Employé à l’IME entre 2003 et 2007, un psychomotricien fait part à la barre de son « malaise » lorsqu’il est arrivé à l’institut. Après plusieurs minutes d’un témoignage crispé et louvoyant, le témoin ose en dire davantage, évoquant « l’indigence des soins accordés aux enfants » et leur « condition de vie indigne ».

Mais pourquoi s’être tu ? Pour l’ancien employé, délégué syndical à la CGT-Santé, il s’agit de « tout un système ». D’un côté, des parents « impuissants face aux menaces de la direction de leur rendre leur enfant ». De l’autre, des employés « terrorisés à l’idée de perdre leur emploi », dans une zone où l’IME est l’un des principaux employeurs.

Le psychomotricien, qui fait valoir son jeune âge pour justifier son absence de dénonciation à l’époque, fait partie des salariés qui ont quitté leur poste sans rien dire, « pour pouvoir continuer sa carrière ailleurs ». Selon Loïc Padonou, le second avocat de Céline Boussié, dix-huit employés du centre ont démissionné entre 2010 et 2011. « Moi, je n’ai pas osé dénoncer, je n’avais pas les capacités de supporter ce que Céline a vécu », commente le professionnel, évoquant « un combat juste ».

« Aveu judiciaire »

Licenciée en mai 2014 pour inaptitude à tout poste, « comme pas mal d’autres employés », Céline n’a pas retrouvé d’emploi et vit avec le RSA. « Etre lanceur d’alerte, c’est un suicide professionnel, social et familial », résume la mère de famille. Elle raconte les menaces répétées, « qui perdurent encore aujourd’hui », le placement sous protection policière pendant plusieurs mois, les déménagements successifs, etc.

Dans sa plaidoirie, Laurent De Caunes, l’avocat de l’IME, remet en cause « la bonne foi de la lanceuse d’alerte », estimant qu’elle a dénoncé ces pratiques pour « se mettre à l’abri et se venger », « parce qu’elle était en situation difficile au sein de l’institut ». Concernant les maltraitances, Me De Caunes évoque « des fantasmes » ou du moins « des pratiques courantes dans le milieu du handicap », réclamant d’entrer en voie de condamnation et une amende d’un euro symbolique.

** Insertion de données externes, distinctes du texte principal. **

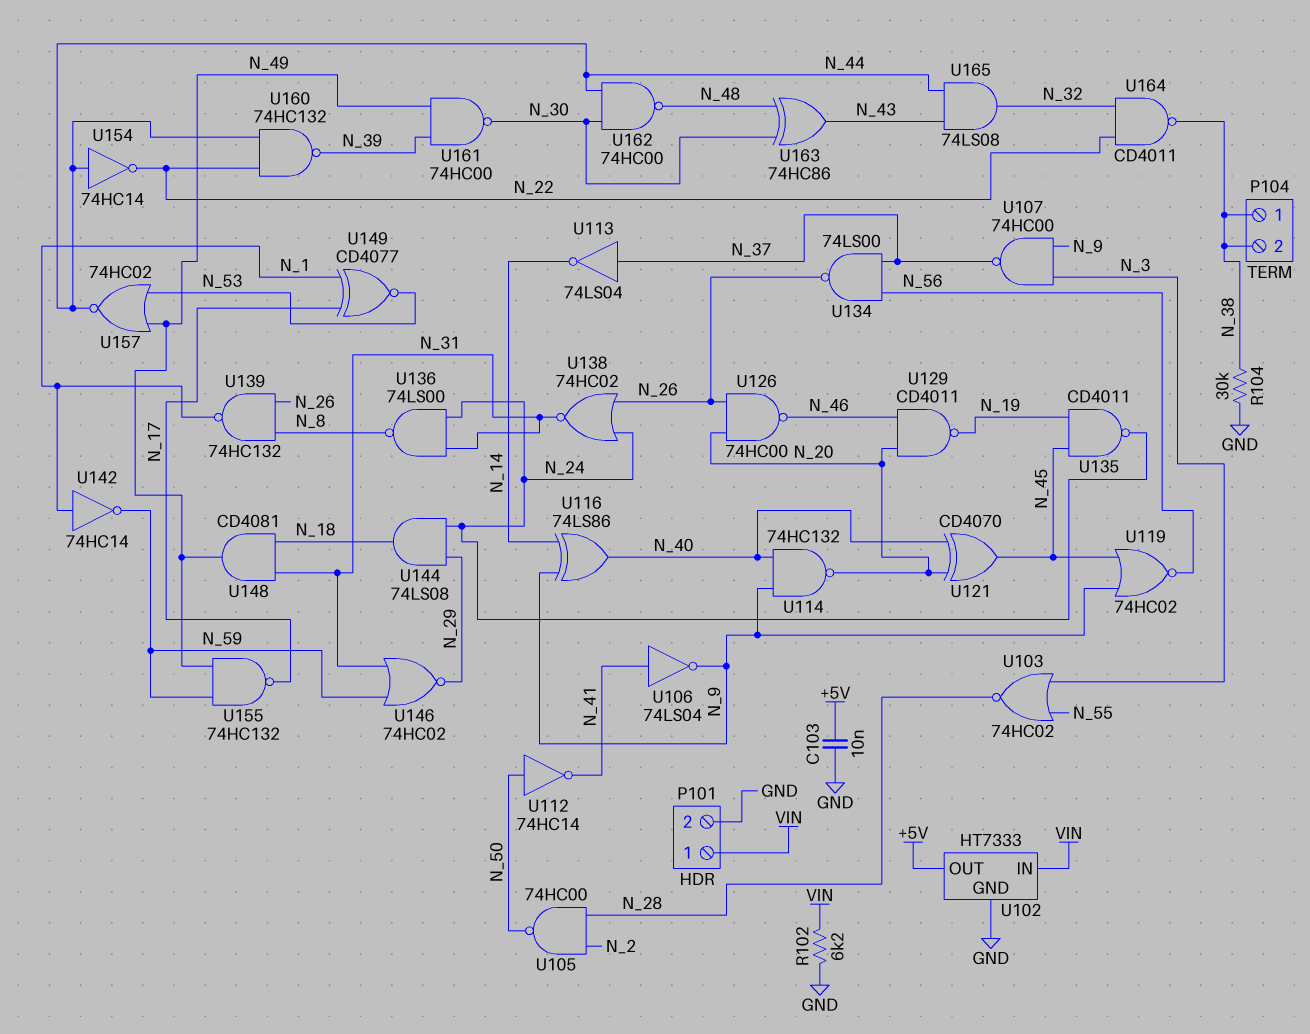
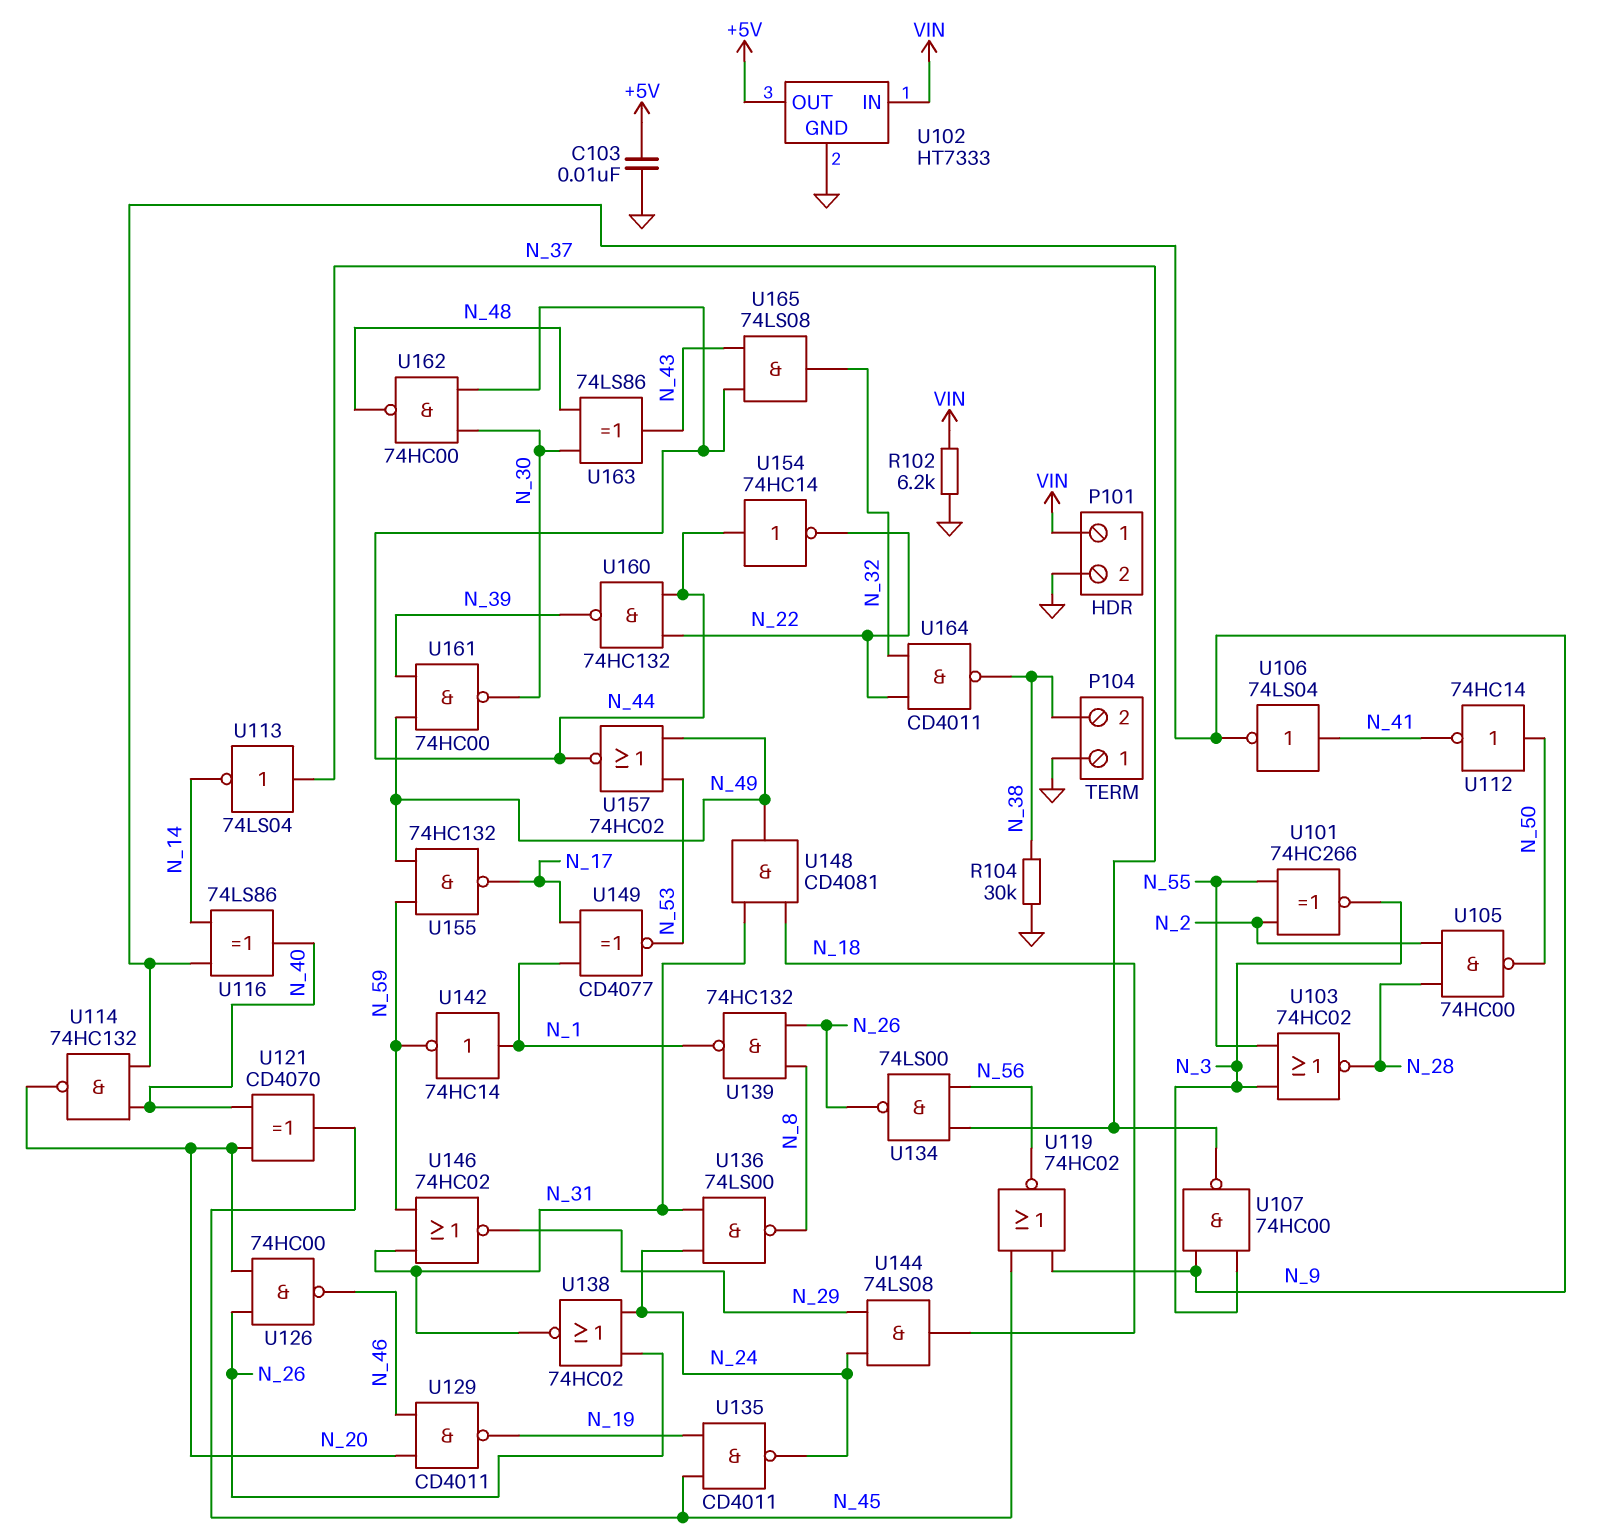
P104 pin 1: N_38 -> GND
U101: none -> XNOR 74HC266 (in N_2, in N_55, out N_3)
U163: XOR 74HC86 (in N_30, in N_48, out N_43) -> XOR 74LS86 (in N_30, in N_48, out N_43)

Pour la défense, la démarche de Céline Boussié s’inscrit, au contraire, « dans l’intérêt général ». Me Rilov considère que son contradicteur est à l’origine « d’un aveu judiciaire », en reconnaissant à demi-mot les faits de maltraitance. Le conseil demande la relaxe « pour que cesse la peur de dénoncer et que la torture dans ces instituts s’arrête ». Au sortir du tribunal, il confie vouloir se pencher sur les poursuites possibles à l’encontre de l’institut. « Ce n’est que le début », prévient Céline Boussié, « la question de la maltraitance n’est pas réglée ».